About 800,000 government workers would be affected by a shutdown, an administration official said today. That would include staff at the Labor and Commerce Departments who compile information on everything from consumer prices and the unemployment rate to retail sales and trade.

“They won’t be working,” said David Resler, chief economist at Nomura Securities International Inc. in New York, recalling what happened in 1995-1996, the last time federal agencies closed due to a budget dispute. “It really mucked up our ability to understand what was going on in the rest of the economy because we had no data.”

Federal government offices closed for six days in November 1995 and for another 21 days from December until a funding agreement was passed on Jan. 5, 1996, sending employees back to work the following Monday, Jan. 8. After the second shutdown, the federal agencies struggled to put out a backlog of reports.

Now, a partial shutdown of the government would delay three reports scheduled for April 12. These include Labor Department data on import prices for March, Commerce Department figures on the trade balance for February and the Treasury’s budget for last month. Depending on the length of a shutdown, other reports next week could also be delayed, including March retail sales figures, the weekly data in jobless claims and figures on consumer prices for last month.

Extended Closure

The longer the shutdown, the more time it would take government workers to catch up with the backlog of data, a government official said. A closure lasting one day would probably delay reports by a day or so, the official said.

Using the 21-day 1995-96 episode as a guide, one of the first bits of data available after federal offices reopen will probably be weekly figures on the number of Americans filing applications for jobless benefits. Claims data were released less than two weeks after offices reopened on Jan. 8, 1996.

Investors took the shuttering of government offices in stride 15 years ago.

In the month leading up to the first shutdown in November 1995, the Standard & Poor’s 500 Index climbed 1.3 percent. In the month after the January 1996 agreement that restarted the federal government, the stock index rose 4 percent. During the same periods, the Dollar Index fell 0.3 percent and rose 1.4 percent.

Past Performance

Bank of America Merrill Lynch’s U.S Treasury Master Index rose 0.3 percent during first shutdown and 0.76 percent during the second.

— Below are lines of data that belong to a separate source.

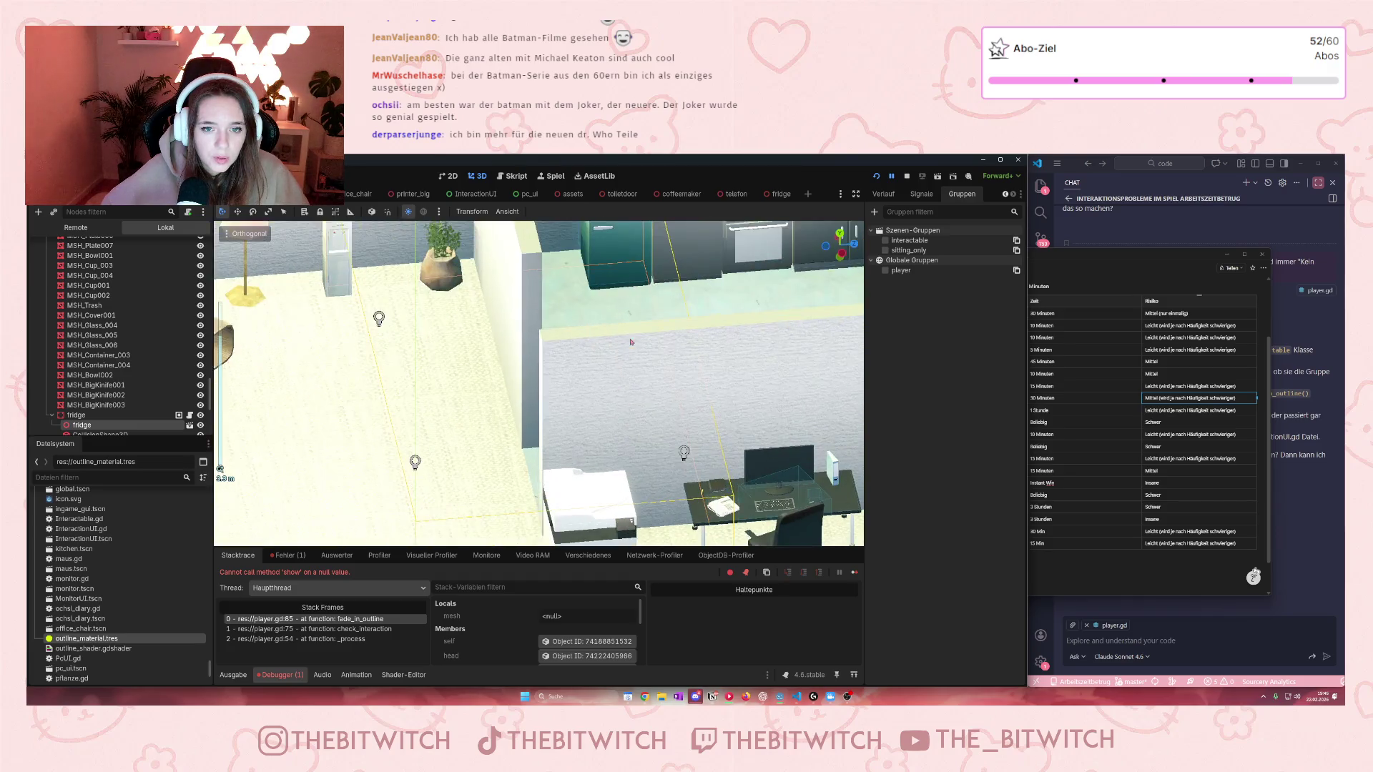
{"action": "scroll", "coordinate": [499, 446], "scroll_direction": "down", "scroll_amount": 5}
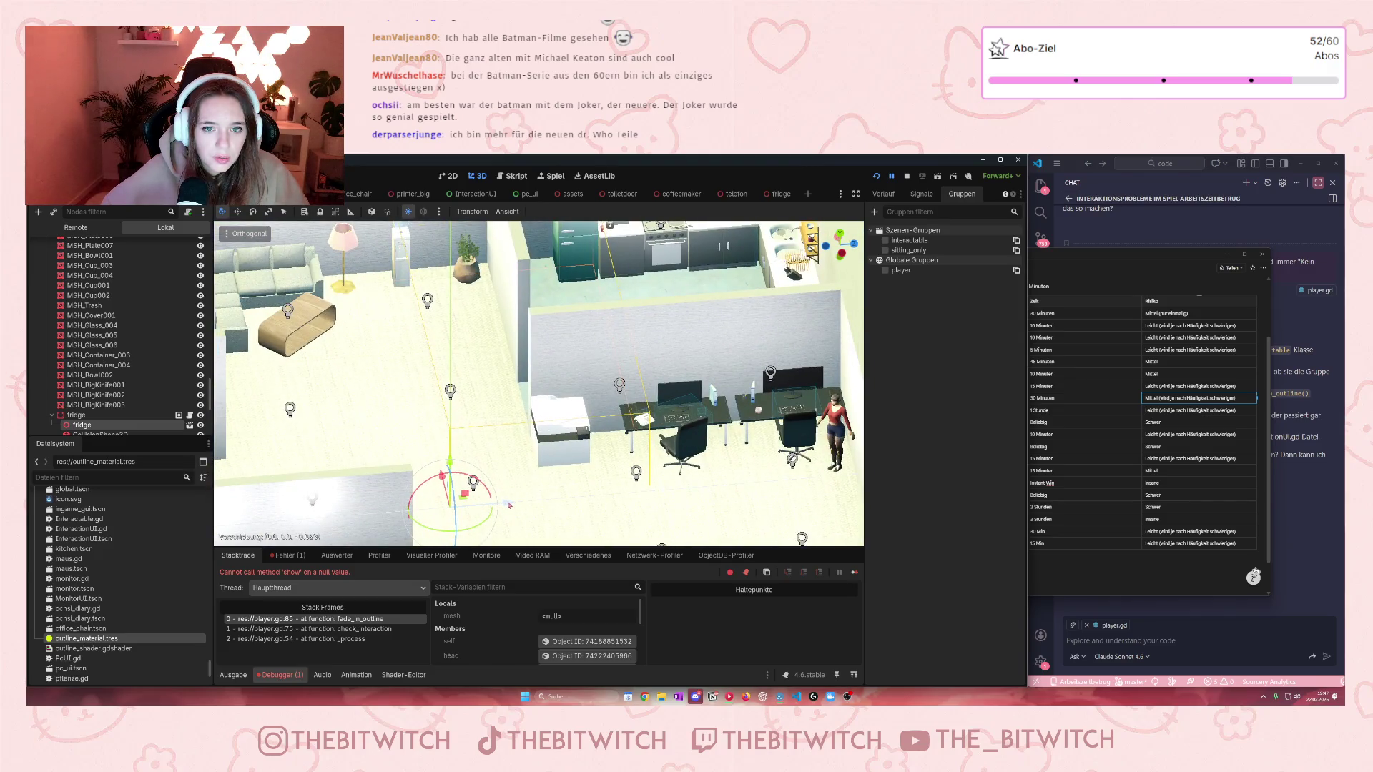
{"action": "scroll", "coordinate": [616, 368], "scroll_direction": "up", "scroll_amount": 2}
{"action": "key", "text": "f"}
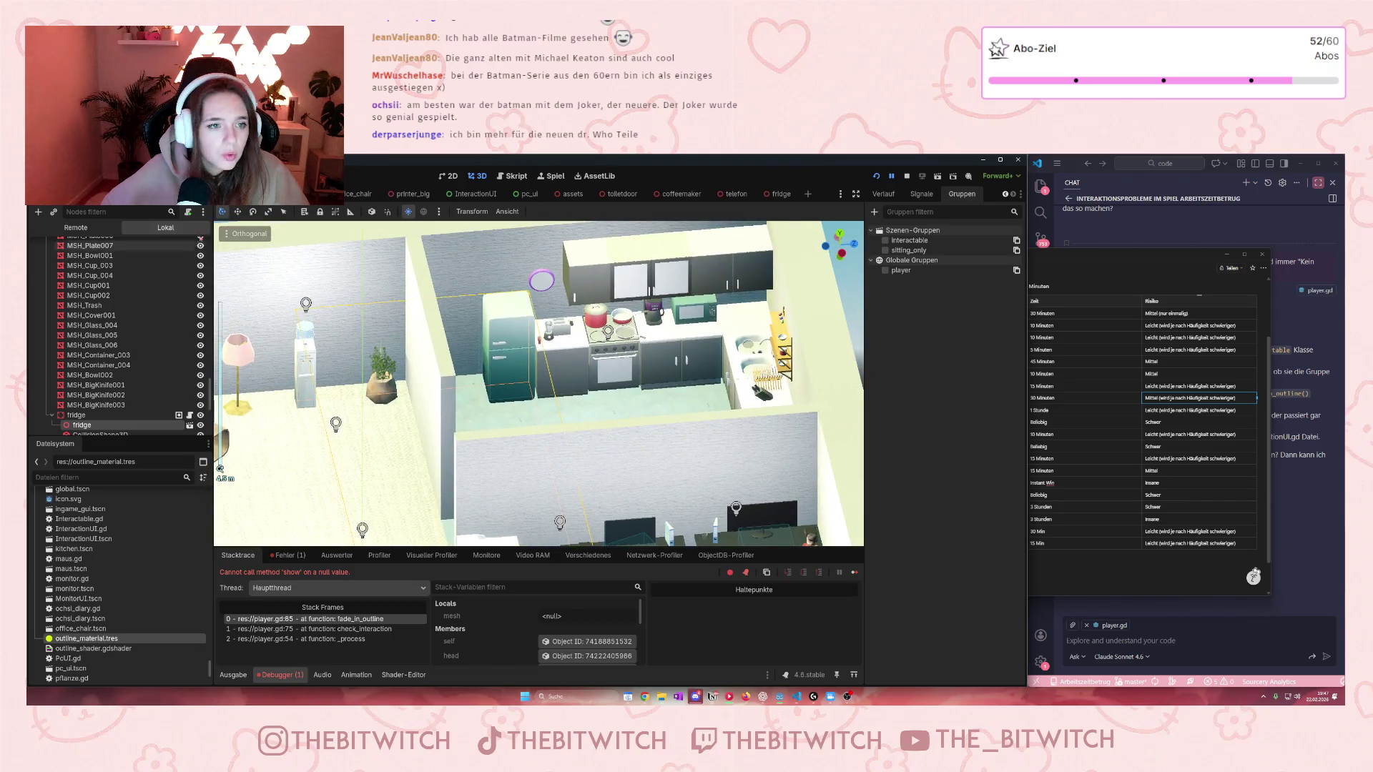
{"action": "key", "text": "ctrl+s"}
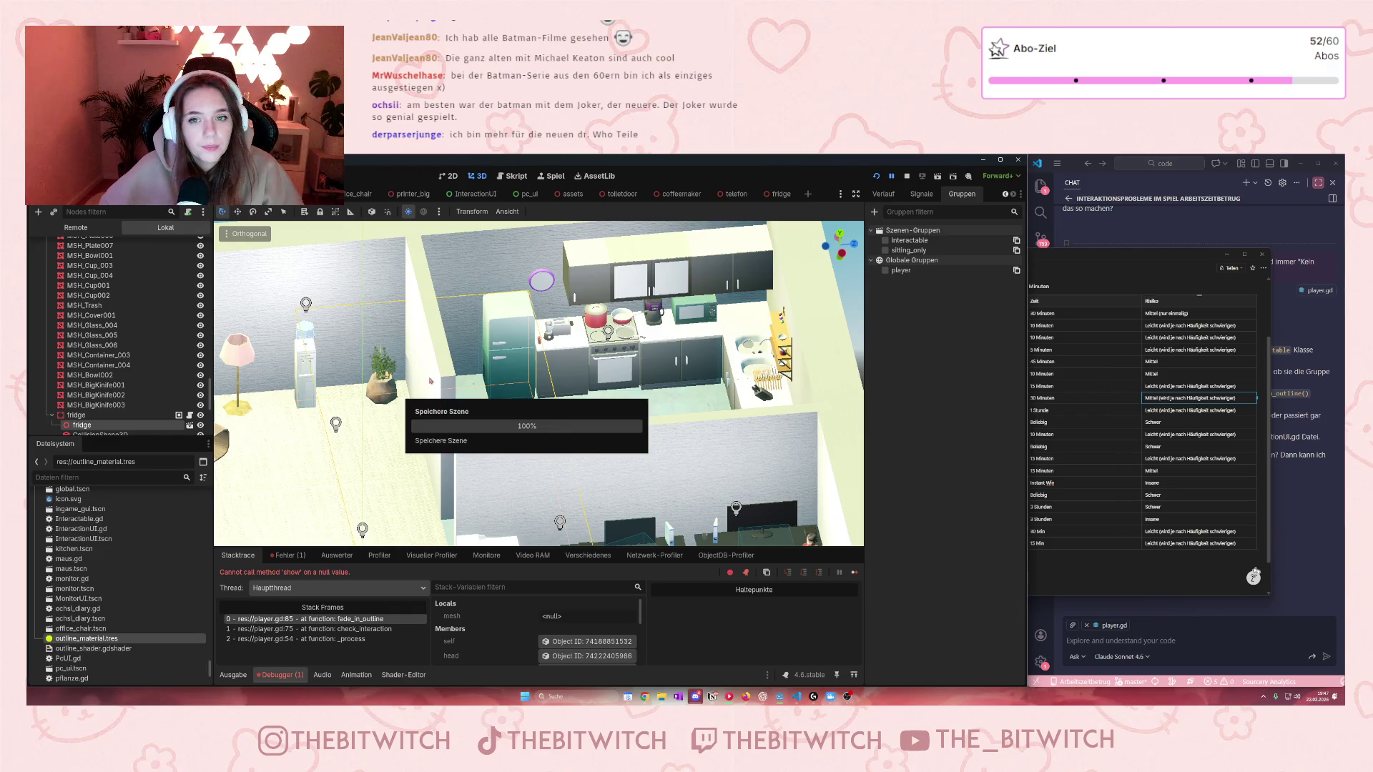
{"action": "left_click", "coordinate": [733, 194]}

Investors today are more focused on Federal Reserve policy than on economic data, making a government shutdown less critical to them.

“The overriding factor in the marketplace is what the Fed is going to do, and how they’re going to do it,” said Thomas L. di Galoma, head of U.S. rates trading at Guggenheim Capital Markets LLC, a New-York based brokerage for institutional investors. “People aren’t as concerned with the government shutdown.”

The Labor Department’s employment report for March may have helped assuage concerns about the strength of the U.S. economy even as a government shutdown looms. Employers added a bigger- than-forecast 216,000 workers to payrolls, and the jobless rate fell to a two-year low of 8.8 percent.

Hiring Plans

Anecdotal evidence is reinforcing the government’s information. McDonald’s Corp.’s U.S. unit is seeking about 50,000 workers during its National Hiring Day event to commence on April 19, the company said last week.

“We all know hiring is starting to happen with or without the government telling us,” said Rick Fier, a trader at Conifer Securities LLC in New York. “Everyone is pretty much on board with the economy and labor market improving.” He said “although a shutdown is on people’s minds, it’s not on the front of their minds.”